======== Brano scelto ========

Prepping: cosa è e critiche
Non è una questione di scaramanzia, no. Il Prepping non significa pensare al peggio sperando che non accada ma per affrontarlo al meglio, anche perché potrebbe non essere un “down” momentaneo. E’ difficile dare una definizione di prepping ma ci proveremo, andando ad esplorare questa categoria. Ha un nome inglese e sembra distante ma magari molti di noi sono già dei preppers e non lo sanno, oppure vorrebbero diventarlo.
Prepping: contesto
Certamente molti fatti di cronaca che negli ultimi tempi hanno sconvolto il mondo hanno fatto aumentare il numero di preppers, consapevoli o meno. Un tempo c’era la paura della catastrofe nucleare, oggi prevale forse quella dell’attentato terroristico, dopo un 11 settembre che ha cambiati il mondo. Spesso sono i media stessi che gonfiano delle tragedie facendocele sentire vicino e quindi creando un perpetuo stato di angoscia e paura. In questo esatto contesto, in questo momento storico, più che mai, le persone cercano di non farci trovare impreparate. Quindi fanno prepping.
Alcune, soprattutto negli Stati Uniti, si preparano ad affrontare ciò che comunemente chiamiamo Apocalisse e si organizzano per “prepararsi”, da “prepare” infatti deriva “prepping”, e a sopravvivere, anche se associare questi due termini può essere pericoloso.

======== Materiale fornito ========

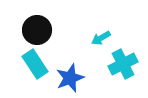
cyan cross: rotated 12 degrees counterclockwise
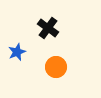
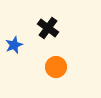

========

* **Consegne**:
a - Ricopia dal brano sul prepping il tratto che va da "Prepping: cosa è" fino a "oppure vorrebbero diventarlo.".
b - Stabilisci se ognuna di queste affermazioni concorda con il brano sul prepping. Per ciascuna rispondi sì o no e cita alla lettera le parole del brano che lo decidono. (i) Un tempo c'era la paura della catastrofe nucleare. (ii) La parola "prepping" deriva da "prepare". (iii) Il prepping è una questione di scaramanzia.
L'elenco non serve per svolgere il lavoro.

* **Risposte alle consegne**:
a -
Prepping: cosa è e critiche
Non è una questione di scaramanzia, no. Il Prepping non significa pensare al peggio sperando che non accada ma per affrontarlo al meglio, anche perché potrebbe non essere un “down” momentaneo. E’ difficile dare una definizione di prepping ma ci proveremo, andando ad esplorare questa categoria. Ha un nome inglese e sembra distante ma magari molti di noi sono già dei preppers e non lo sanno, oppure vorrebbero diventarlo.

b -
(i) Sì: «Un tempo c’era la paura della catastrofe nucleare».
(ii) Sì: «da “prepare” infatti deriva “prepping”».
(iii) No: «Non è una questione di scaramanzia, no.»